= Harry Willetts =

English scholar and translator (1922–2005)

Harry Taylor Willetts (6 September 1922 – 7 April 2005) was an English scholar of Russian, and English language translator of Russian literature.

== Early life ==
In 1922, Willetts was born. Willetts' father was Albert Willetts. Willetts' mother was Alice Taylor.

== Education ==
From 1940 to 1947, Willetts studied at The Queen's College, Oxford.

== Career ==
After 1947, Willetts joined the Foreign Office in the Moscow embassy. Willetts joined St Antony's College, Oxford in 1960.

Willetts was professor of Russian history at Oxford University. He was director of the Russian and East European Centre at St Antony's College, where his colleagues included the noted Russian scholars Max Hayward, Harry Shukman and William Deakin.

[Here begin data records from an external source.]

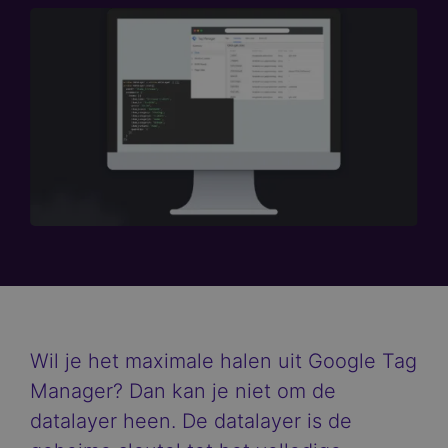
Wil je het maximale halen uit Google Tag
Manager? Dan kan je niet om de
datalayer heen. De datalayer is de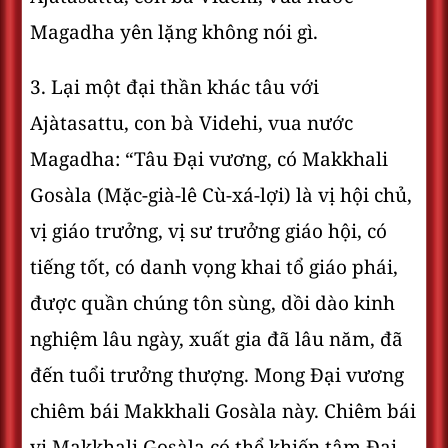
Magadha yên lặng không nói gì.
3. Lại một đại thần khác tâu với
Ajàtasattu, con bà Videhi, vua nước
Magadha: “Tâu Ðại vương, có Makkhali
Gosàla (Mặc-già-lê Cù-xá-lợi) là vị hội chủ,
vị giáo trưởng, vị sư trưởng giáo hội, có
tiếng tốt, có danh vọng khai tổ giáo phái,
được quần chúng tôn sùng, dồi dào kinh
nghiệm lâu ngày, xuất gia đã lâu năm, đã
đến tuổi trưởng thượng. Mong Ðại vương
chiêm bái Makkhali Gosàla này. Chiêm bái
vị Makkhali Gosàla có thể khiến tâm Ðại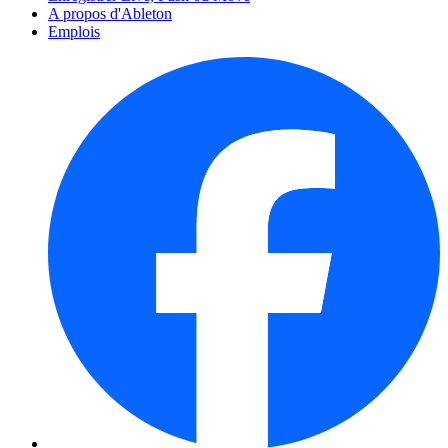
A propos d'Ableton
Emplois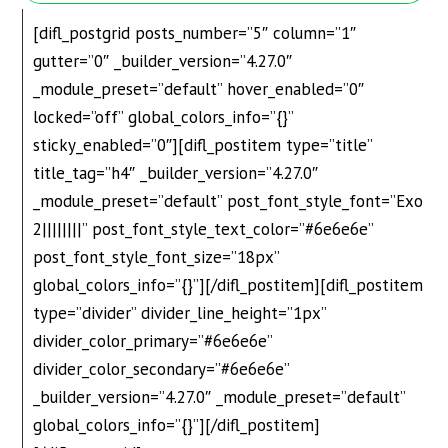
[difl_postgrid posts_number=”5″ column=”1″
gutter=”0″ _builder_version=”4.27.0″
_module_preset=”default” hover_enabled=”0″
locked=”off” global_colors_info=”{}”
sticky_enabled=”0″][difl_postitem type=”title”
title_tag=”h4″ _builder_version=”4.27.0″
_module_preset=”default” post_font_style_font=”Exo
2||||||||” post_font_style_text_color=”#6e6e6e”
post_font_style_font_size=”18px”
global_colors_info=”{}”][/difl_postitem][difl_postitem
type=”divider” divider_line_height=”1px”
divider_color_primary=”#6e6e6e”
divider_color_secondary=”#6e6e6e”
_builder_version=”4.27.0″ _module_preset=”default”
global_colors_info=”{}”][/difl_postitem]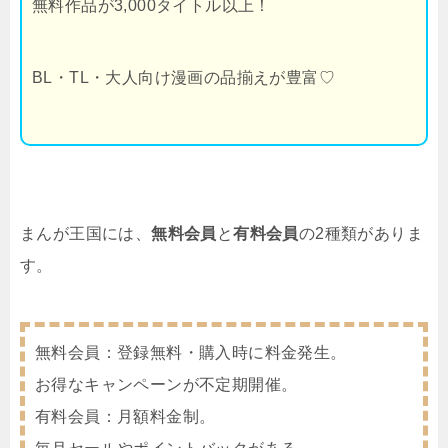
無料作品が3,000タイトル以上！
BL・TL・大人向け漫画の品揃えが豊富♡
まんが王国には、
無料会員
と
有料会員
の2種類がありま
す。
無料会員：登録無料・購入時に料金発生。
お得なキャンペーンが不定期開催。
有料会員：月額料金制。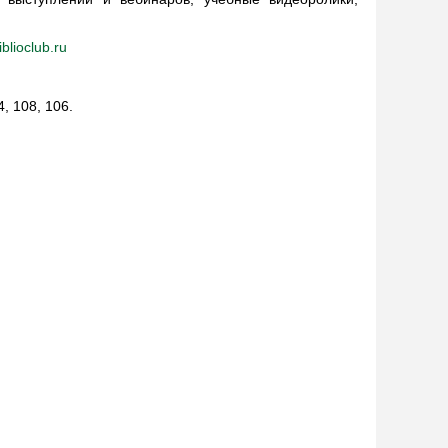
iblioclub.ru
, 108, 106.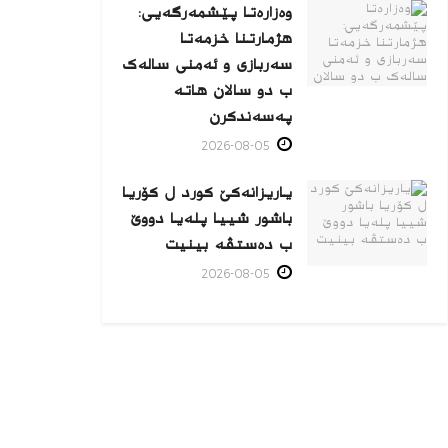
وەزارەتا پێشمەرگەیی:
هژمارتنا خزمەتا
سەربازی و ئەمنی سالەک
ب دو سالان هاتە
پەسەندكرن
2026-08-05
یاریزانەكێ کورد ل کۆریا
باشور شییا پلەیا دووێ
ب دەستڤە بینیت
2026-08-05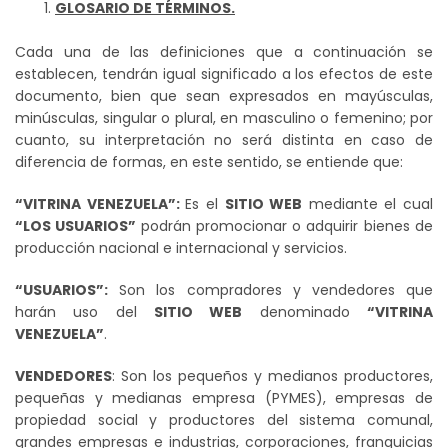
GLOSARIO DE TÉRMINOS.
Cada una de las definiciones que a continuación se
establecen, tendrán igual significado a los efectos de este
documento, bien que sean expresados en mayúsculas,
minúsculas, singular o plural, en masculino o femenino; por
cuanto, su interpretación no será distinta en caso de
diferencia de formas, en este sentido, se entiende que:
“VITRINA VENEZUELA”:
Es el
SITIO WEB
mediante el cual
“LOS USUARIOS”
podrán promocionar o adquirir bienes de
producción nacional e internacional y servicios.
“USUARIOS”:
Son los compradores y vendedores que
harán uso del
SITIO WEB
denominado
“VITRINA
VENEZUELA”
.
VENDEDORES
: Son los pequeños y medianos productores,
pequeñas y medianas empresa (PYMES), empresas de
propiedad social y productores del sistema comunal,
grandes empresas e industrias, corporaciones, franquicias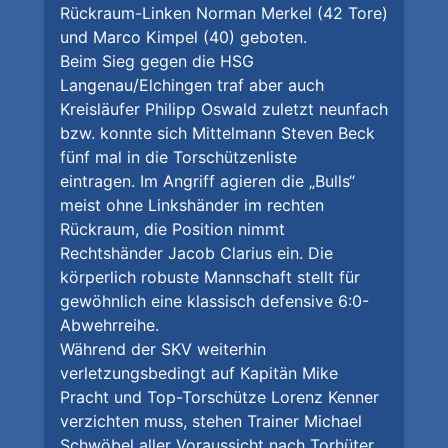
Rückraum-Linken Norman Merkel (42 Tore)
und Marco Kimpel (40) geboten.
Beim Sieg gegen die HSG
Langenau/Elchingen traf aber auch
Kreisläufer Philipp Oswald zuletzt neunfach
bzw. konnte sich Mittelmann Steven Beck
fünf mal in die Torschützenliste
eintragen. Im Angriff agieren die „Bulls“
meist ohne Linkshänder im rechten
Rückraum, die Position nimmt
Rechtshänder Jacob Clarius ein. Die
körperlich robuste Mannschaft stellt für
gewöhnlich eine klassisch defensive 6:0-
Abwehrreihe.
Während der SKV weiterhin
verletzungsbedingt auf Kapitän Mike
Pracht und Top-Torschütze Lorenz Kenner
verzichten muss, stehen Trainer Michael
Schwöbel aller Voraussicht nach Torhüter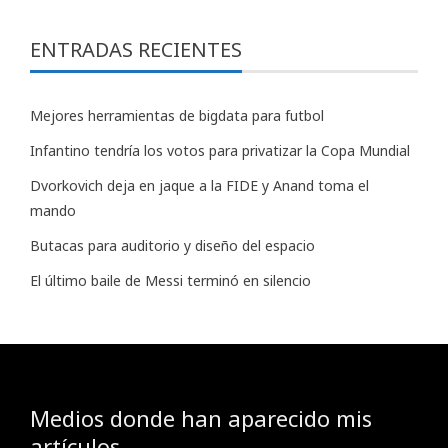
ENTRADAS RECIENTES
Mejores herramientas de bigdata para futbol
Infantino tendría los votos para privatizar la Copa Mundial
Dvorkovich deja en jaque a la FIDE y Anand toma el
mando
Butacas para auditorio y diseño del espacio
El último baile de Messi terminó en silencio
Medios donde han aparecido mis
artículos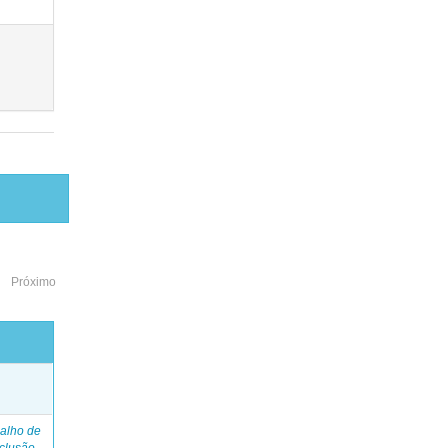
Próximo
o
alho de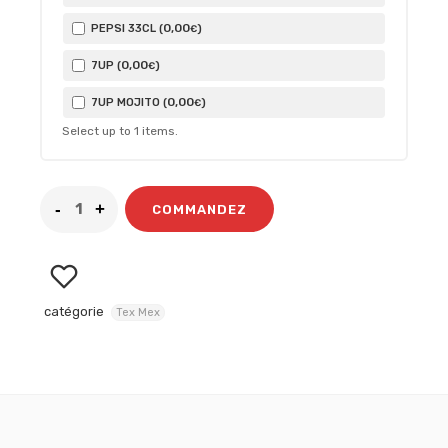
0
,00
PEPSI 33CL (
)
€
0
,00
7UP (
)
€
0
,00
7UP MOJITO (
)
€
Select up to
1
items.
COMMANDEZ
catégorie
Tex Mex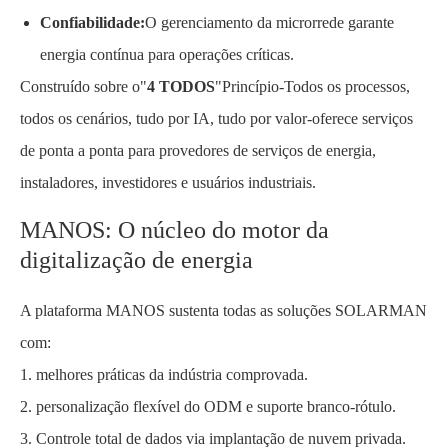
Confiabilidade:
O gerenciamento da microrrede garante
energia contínua para operações críticas.
Construído sobre o"
4 TODOS
"Princípio-Todos os processos,
todos os cenários, tudo por IA, tudo por valor-oferece serviços
de ponta a ponta para provedores de serviços de energia,
instaladores, investidores e usuários industriais.
MANOS: O núcleo do motor da
digitalização de energia
A plataforma MANOS sustenta todas as soluções SOLARMAN
com:
1. melhores práticas da indústria comprovada.
2. personalização flexível do ODM e suporte branco-rótulo.
3. Controle total de dados via implantação de nuvem privada.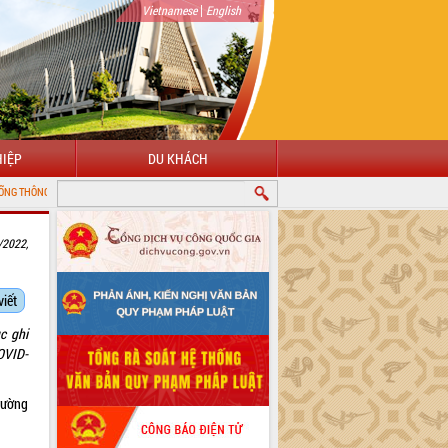
|
Vietnamese
English
IỆP
DU KHÁCH
N ĐIỆN TỬ TỈNH ĐẮK LẮK
/2022,
viết
c ghi
OVID-
rường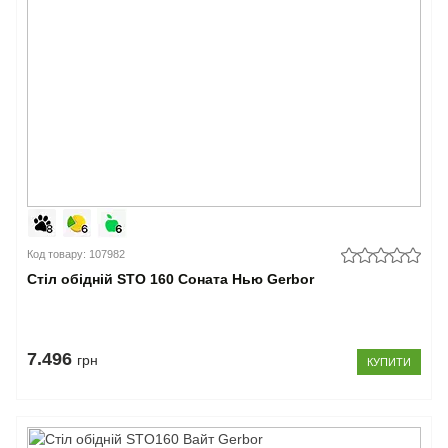
Код товару: 107982
Стіл обідній STO 160 Соната Нью Gerbor
7.496
грн
КУПИТИ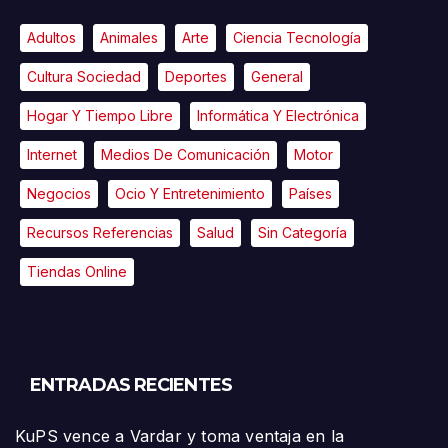
Adultos
Animales
Arte
Ciencia Tecnología
Cultura Sociedad
Deportes
General
Hogar Y Tiempo Libre
Informática Y Electrónica
Internet
Medios De Comunicación
Motor
Negocios
Ocio Y Entretenimiento
Países
Recursos Referencias
Salud
Sin Categoría
Tiendas Online
ENTRADAS RECIENTES
KuPS vence a Vardar y toma ventaja en la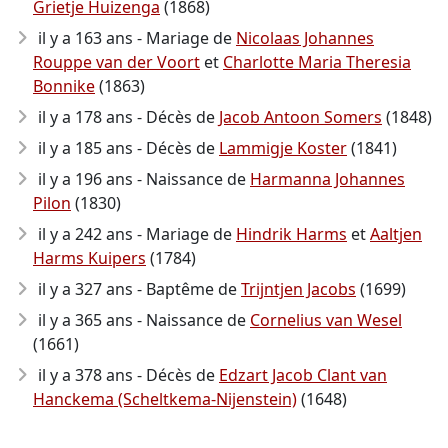
Grietje Huizenga
(1868)
il y a 163 ans - Mariage de
Nicolaas Johannes
Rouppe van der Voort
et
Charlotte Maria Theresia
Bonnike
(1863)
il y a 178 ans - Décès de
Jacob Antoon Somers
(1848)
il y a 185 ans - Décès de
Lammigje Koster
(1841)
il y a 196 ans - Naissance de
Harmanna Johannes
Pilon
(1830)
il y a 242 ans - Mariage de
Hindrik Harms
et
Aaltjen
Harms Kuipers
(1784)
il y a 327 ans - Baptême de
Trijntjen Jacobs
(1699)
il y a 365 ans - Naissance de
Cornelius van Wesel
(1661)
il y a 378 ans - Décès de
Edzart Jacob Clant van
Hanckema (Scheltkema-Nijenstein)
(1648)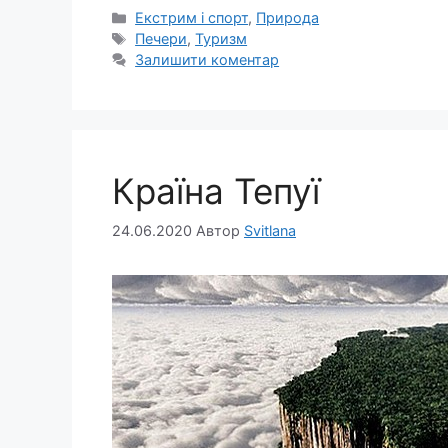
Категорії
Екстрим і спорт
,
Природа
Позначки
Печери
,
Туризм
Залишити коментар
Країна Тепуї
24.06.2020
Автор
Svitlana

A prolific translator of Russian literature, Willetts is best known for his translations of the works of the Nobel Prize winner Alexander Solzhenitsyn. As a translator, he is often credited as H.T. Willetts.

== Personal life ==
In 1957 Willetts married Halina Szenbaum, a Polish Jew, in London, England.

Willetts had three children: Sam, Cathy and Isobel.

Willetts was preceded in death by his wife Halina. Their son Sam Willetts became a poet.